Stemming the Growth of Medical Costs
Year after year, U.S. health spending has grown at rates above GDP growth, reaching a whopping
17.9% of GDP in 2017. Experts believe the changes to prescription drug spending and value-based payment systems that I’ve already outlined will bring growth rates in line with U.S. GDP, which CBO projects to be an
average of 3.9% for the next decade. And if growth rates exceed this rate, I will use available policy tools, which include global budgets, population-based budgets, and automatic rate reductions, to bring it back into line.
Redirecting Taxpayer-Funded Health Spending
Through Medicaid and public health plans for state employees, state and local governments play a significant role in financing health care coverage in America. Under my approach to Medicare for All, we will redirect $6 trillion in existing state and local government insurance spending into the Medicare for All system. This is similar to the mechanism that the George W. Bush Administration used to redirect Medicaid spending to the federal government under the Medicare prescription drug program.
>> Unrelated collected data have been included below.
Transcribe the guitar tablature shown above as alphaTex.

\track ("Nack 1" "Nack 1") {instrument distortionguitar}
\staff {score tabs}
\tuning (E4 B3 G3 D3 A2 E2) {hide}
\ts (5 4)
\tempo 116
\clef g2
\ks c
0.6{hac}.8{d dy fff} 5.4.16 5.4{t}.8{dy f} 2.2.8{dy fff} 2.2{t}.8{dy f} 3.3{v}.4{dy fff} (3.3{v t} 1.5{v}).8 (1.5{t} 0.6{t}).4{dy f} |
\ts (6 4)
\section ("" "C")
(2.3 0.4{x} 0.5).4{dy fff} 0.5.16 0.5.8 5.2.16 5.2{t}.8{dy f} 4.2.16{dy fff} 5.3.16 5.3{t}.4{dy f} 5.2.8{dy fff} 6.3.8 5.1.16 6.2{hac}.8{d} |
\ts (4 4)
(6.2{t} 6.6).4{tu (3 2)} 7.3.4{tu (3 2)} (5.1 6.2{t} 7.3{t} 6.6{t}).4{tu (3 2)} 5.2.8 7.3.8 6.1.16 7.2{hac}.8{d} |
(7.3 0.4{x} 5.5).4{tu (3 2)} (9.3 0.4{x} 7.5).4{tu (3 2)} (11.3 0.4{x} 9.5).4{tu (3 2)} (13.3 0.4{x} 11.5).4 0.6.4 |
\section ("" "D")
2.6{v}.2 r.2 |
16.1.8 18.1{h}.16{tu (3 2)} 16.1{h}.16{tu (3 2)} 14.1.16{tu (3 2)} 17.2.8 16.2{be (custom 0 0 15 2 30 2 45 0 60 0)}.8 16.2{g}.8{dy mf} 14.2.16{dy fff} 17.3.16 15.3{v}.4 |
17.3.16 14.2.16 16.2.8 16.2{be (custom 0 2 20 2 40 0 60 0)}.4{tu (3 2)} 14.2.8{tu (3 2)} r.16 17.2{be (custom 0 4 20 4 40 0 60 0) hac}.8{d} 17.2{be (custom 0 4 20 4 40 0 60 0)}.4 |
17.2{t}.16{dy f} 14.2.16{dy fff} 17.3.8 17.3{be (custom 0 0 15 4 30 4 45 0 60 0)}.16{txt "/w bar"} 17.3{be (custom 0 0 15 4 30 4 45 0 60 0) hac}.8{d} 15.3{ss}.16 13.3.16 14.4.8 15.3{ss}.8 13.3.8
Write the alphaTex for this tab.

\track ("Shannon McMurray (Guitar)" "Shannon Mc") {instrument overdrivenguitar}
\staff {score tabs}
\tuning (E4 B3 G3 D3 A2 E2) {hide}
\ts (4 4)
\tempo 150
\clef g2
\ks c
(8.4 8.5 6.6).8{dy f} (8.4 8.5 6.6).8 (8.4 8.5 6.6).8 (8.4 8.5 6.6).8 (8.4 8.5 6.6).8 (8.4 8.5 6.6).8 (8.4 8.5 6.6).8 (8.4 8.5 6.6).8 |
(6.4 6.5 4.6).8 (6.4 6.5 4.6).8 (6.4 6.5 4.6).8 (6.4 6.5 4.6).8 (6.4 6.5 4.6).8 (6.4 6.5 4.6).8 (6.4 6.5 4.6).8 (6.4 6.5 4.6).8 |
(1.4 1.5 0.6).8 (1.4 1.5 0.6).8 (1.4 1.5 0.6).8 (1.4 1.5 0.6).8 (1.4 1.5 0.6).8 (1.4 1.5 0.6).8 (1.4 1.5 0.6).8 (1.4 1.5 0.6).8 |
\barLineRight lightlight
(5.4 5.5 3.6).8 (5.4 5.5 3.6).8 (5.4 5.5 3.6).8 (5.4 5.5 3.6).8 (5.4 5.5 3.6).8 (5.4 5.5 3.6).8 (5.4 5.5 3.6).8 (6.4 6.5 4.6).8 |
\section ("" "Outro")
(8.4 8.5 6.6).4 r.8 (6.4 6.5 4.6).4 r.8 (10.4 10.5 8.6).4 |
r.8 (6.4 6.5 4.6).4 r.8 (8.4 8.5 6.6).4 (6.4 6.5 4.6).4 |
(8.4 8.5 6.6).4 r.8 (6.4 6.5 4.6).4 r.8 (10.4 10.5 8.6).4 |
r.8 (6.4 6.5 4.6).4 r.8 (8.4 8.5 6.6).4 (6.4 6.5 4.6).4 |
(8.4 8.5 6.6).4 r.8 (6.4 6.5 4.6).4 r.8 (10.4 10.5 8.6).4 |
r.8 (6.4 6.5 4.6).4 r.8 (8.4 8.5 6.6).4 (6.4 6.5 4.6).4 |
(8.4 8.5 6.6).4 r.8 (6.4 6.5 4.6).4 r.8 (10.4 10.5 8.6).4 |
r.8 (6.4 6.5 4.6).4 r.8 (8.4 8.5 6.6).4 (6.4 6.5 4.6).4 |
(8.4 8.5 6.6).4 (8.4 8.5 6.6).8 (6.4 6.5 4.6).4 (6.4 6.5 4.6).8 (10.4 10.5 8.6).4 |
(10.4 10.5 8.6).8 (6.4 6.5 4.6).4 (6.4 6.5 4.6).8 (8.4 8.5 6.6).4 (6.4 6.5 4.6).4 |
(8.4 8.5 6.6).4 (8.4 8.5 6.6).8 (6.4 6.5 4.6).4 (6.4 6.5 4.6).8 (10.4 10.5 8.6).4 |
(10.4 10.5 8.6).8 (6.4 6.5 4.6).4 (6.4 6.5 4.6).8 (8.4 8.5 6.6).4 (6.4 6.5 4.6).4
Under this maintenance-of-effort requirement, state and local governments will redirect $3.3 trillion of what they currently spend to support Medicaid and the Children’s Health Insurance Program and $2.7 trillion of what they currently spend on employer contributions to private insurance premiums for their employees into Medicare for All. Because we bring down the growth rate of overall health spending, states will pay less than they would have without Medicare for All. They’ll also have far more predictable budgets, resulting in improved long-term planning for state and community priorities.